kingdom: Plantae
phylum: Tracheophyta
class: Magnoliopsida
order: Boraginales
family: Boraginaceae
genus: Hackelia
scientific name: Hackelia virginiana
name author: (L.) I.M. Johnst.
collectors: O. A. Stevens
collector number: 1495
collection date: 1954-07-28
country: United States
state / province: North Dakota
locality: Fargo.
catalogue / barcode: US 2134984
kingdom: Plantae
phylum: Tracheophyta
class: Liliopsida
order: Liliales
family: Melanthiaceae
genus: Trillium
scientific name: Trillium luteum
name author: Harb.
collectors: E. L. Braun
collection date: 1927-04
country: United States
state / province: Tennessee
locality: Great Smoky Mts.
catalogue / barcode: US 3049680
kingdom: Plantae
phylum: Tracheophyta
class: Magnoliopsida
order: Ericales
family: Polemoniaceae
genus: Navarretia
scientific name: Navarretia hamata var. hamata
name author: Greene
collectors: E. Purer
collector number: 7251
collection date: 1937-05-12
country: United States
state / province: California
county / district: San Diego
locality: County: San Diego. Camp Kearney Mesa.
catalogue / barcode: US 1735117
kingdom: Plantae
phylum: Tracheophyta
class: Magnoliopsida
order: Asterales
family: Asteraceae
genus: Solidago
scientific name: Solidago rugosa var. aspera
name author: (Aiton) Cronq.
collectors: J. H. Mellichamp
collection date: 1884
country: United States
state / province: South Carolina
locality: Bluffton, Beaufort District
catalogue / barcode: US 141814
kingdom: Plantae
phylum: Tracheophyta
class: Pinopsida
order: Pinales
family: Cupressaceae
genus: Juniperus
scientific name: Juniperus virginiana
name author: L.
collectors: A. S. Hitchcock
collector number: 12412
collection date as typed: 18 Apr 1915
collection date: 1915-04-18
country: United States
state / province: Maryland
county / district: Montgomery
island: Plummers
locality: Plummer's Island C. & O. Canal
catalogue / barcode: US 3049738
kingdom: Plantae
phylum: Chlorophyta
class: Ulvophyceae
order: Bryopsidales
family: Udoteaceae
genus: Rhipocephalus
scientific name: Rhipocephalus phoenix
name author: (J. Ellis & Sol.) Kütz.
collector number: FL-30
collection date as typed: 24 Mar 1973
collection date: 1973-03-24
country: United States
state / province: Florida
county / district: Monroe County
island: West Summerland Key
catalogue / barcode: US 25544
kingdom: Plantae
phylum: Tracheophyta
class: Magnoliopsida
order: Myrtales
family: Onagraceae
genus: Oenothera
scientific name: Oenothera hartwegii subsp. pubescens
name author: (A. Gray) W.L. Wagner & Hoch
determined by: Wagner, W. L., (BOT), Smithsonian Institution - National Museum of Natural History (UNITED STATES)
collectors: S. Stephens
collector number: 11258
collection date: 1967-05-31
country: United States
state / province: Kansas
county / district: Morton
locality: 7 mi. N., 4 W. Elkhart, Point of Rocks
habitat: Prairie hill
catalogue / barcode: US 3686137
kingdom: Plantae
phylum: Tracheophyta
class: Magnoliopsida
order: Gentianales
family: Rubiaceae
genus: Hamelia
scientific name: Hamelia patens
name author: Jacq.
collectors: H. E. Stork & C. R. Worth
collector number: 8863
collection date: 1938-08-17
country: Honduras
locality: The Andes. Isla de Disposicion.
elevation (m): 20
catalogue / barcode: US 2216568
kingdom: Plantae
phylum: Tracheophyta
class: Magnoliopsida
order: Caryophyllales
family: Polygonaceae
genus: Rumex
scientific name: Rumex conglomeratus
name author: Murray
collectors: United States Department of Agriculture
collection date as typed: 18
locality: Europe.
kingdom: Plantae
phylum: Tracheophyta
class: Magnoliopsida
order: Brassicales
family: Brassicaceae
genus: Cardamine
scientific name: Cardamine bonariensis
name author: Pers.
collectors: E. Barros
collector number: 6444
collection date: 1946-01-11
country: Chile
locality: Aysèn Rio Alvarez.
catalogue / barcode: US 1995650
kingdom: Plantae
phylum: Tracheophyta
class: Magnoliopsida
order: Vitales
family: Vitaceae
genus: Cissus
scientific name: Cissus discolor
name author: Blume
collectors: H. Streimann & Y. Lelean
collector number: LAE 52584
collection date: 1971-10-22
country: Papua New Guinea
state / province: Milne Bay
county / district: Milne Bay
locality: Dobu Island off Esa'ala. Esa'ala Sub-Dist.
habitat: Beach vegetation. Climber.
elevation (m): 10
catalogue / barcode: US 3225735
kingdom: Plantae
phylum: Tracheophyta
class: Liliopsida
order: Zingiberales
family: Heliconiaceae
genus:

WHAT THE TASK ASKS: Retype every line of the listing above word for word, keeping each line in its original order.

EXPECTED ANSWER:
kingdom: Plantae
phylum: Tracheophyta
class: Magnoliopsida
order: Boraginales
family: Boraginaceae
genus: Hackelia
scientific name: Hackelia virginiana
name author: (L.) I.M. Johnst.
collectors: O. A. Stevens
collector number: 1495
collection date: 1954-07-28
country: United States
state / province: North Dakota
locality: Fargo.
catalogue / barcode: US 2134984
kingdom: Plantae
phylum: Tracheophyta
class: Liliopsida
order: Liliales
family: Melanthiaceae
genus: Trillium
scientific name: Trillium luteum
name author: Harb.
collectors: E. L. Braun
collection date: 1927-04
country: United States
state / province: Tennessee
locality: Great Smoky Mts.
catalogue / barcode: US 3049680
kingdom: Plantae
phylum: Tracheophyta
class: Magnoliopsida
order: Ericales
family: Polemoniaceae
genus: Navarretia
scientific name: Navarretia hamata var. hamata
name author: Greene
collectors: E. Purer
collector number: 7251
collection date: 1937-05-12
country: United States
state / province: California
county / district: San Diego
locality: County: San Diego. Camp Kearney Mesa.
catalogue / barcode: US 1735117
kingdom: Plantae
phylum: Tracheophyta
class: Magnoliopsida
order: Asterales
family: Asteraceae
genus: Solidago
scientific name: Solidago rugosa var. aspera
name author: (Aiton) Cronq.
collectors: J. H. Mellichamp
collection date: 1884
country: United States
state / province: South Carolina
locality: Bluffton, Beaufort District
catalogue / barcode: US 141814
kingdom: Plantae
phylum: Tracheophyta
class: Pinopsida
order: Pinales
family: Cupressaceae
genus: Juniperus
scientific name: Juniperus virginiana
name author: L.
collectors: A. S. Hitchcock
collector number: 12412
collection date as typed: 18 Apr 1915
collection date: 1915-04-18
country: United States
state / province: Maryland
county / district: Montgomery
island: Plummers
locality: Plummer's Island C. & O. Canal
catalogue / barcode: US 3049738
kingdom: Plantae
phylum: Chlorophyta
class: Ulvophyceae
order: Bryopsidales
family: Udoteaceae
genus: Rhipocephalus
scientific name: Rhipocephalus phoenix
name author: (J. Ellis & Sol.) Kütz.
collector number: FL-30
collection date as typed: 24 Mar 1973
collection date: 1973-03-24
country: United States
state / province: Florida
county / district: Monroe County
island: West Summerland Key
catalogue / barcode: US 25544
kingdom: Plantae
phylum: Tracheophyta
class: Magnoliopsida
order: Myrtales
family: Onagraceae
genus: Oenothera
scientific name: Oenothera hartwegii subsp. pubescens
name author: (A. Gray) W.L. Wagner & Hoch
determined by: Wagner, W. L., (BOT), Smithsonian Institution - National Museum of Natural History (UNITED STATES)
collectors: S. Stephens
collector number: 11258
collection date: 1967-05-31
country: United States
state / province: Kansas
county / district: Morton
locality: 7 mi. N., 4 W. Elkhart, Point of Rocks
habitat: Prairie hill
catalogue / barcode: US 3686137
kingdom: Plantae
phylum: Tracheophyta
class: Magnoliopsida
order: Gentianales
family: Rubiaceae
genus: Hamelia
scientific name: Hamelia patens
name author: Jacq.
collectors: H. E. Stork & C. R. Worth
collector number: 8863
collection date: 1938-08-17
country: Honduras
locality: The Andes. Isla de Disposicion.
elevation (m): 20
catalogue / barcode: US 2216568
kingdom: Plantae
phylum: Tracheophyta
class: Magnoliopsida
order: Caryophyllales
family: Polygonaceae
genus: Rumex
scientific name: Rumex conglomeratus
name author: Murray
collectors: United States Department of Agriculture
collection date as typed: 18
locality: Europe.
kingdom: Plantae
phylum: Tracheophyta
class: Magnoliopsida
order: Brassicales
family: Brassicaceae
genus: Cardamine
scientific name: Cardamine bonariensis
name author: Pers.
collectors: E. Barros
collector number: 6444
collection date: 1946-01-11
country: Chile
locality: Aysèn Rio Alvarez.
catalogue / barcode: US 1995650
kingdom: Plantae
phylum: Tracheophyta
class: Magnoliopsida
order: Vitales
family: Vitaceae
genus: Cissus
scientific name: Cissus discolor
name author: Blume
collectors: H. Streimann & Y. Lelean
collector number: LAE 52584
collection date: 1971-10-22
country: Papua New Guinea
state / province: Milne Bay
county / district: Milne Bay
locality: Dobu Island off Esa'ala. Esa'ala Sub-Dist.
habitat: Beach vegetation. Climber.
elevation (m): 10
catalogue / barcode: US 3225735
kingdom: Plantae
phylum: Tracheophyta
class: Liliopsida
order: Zingiberales
family: Heliconiaceae
genus:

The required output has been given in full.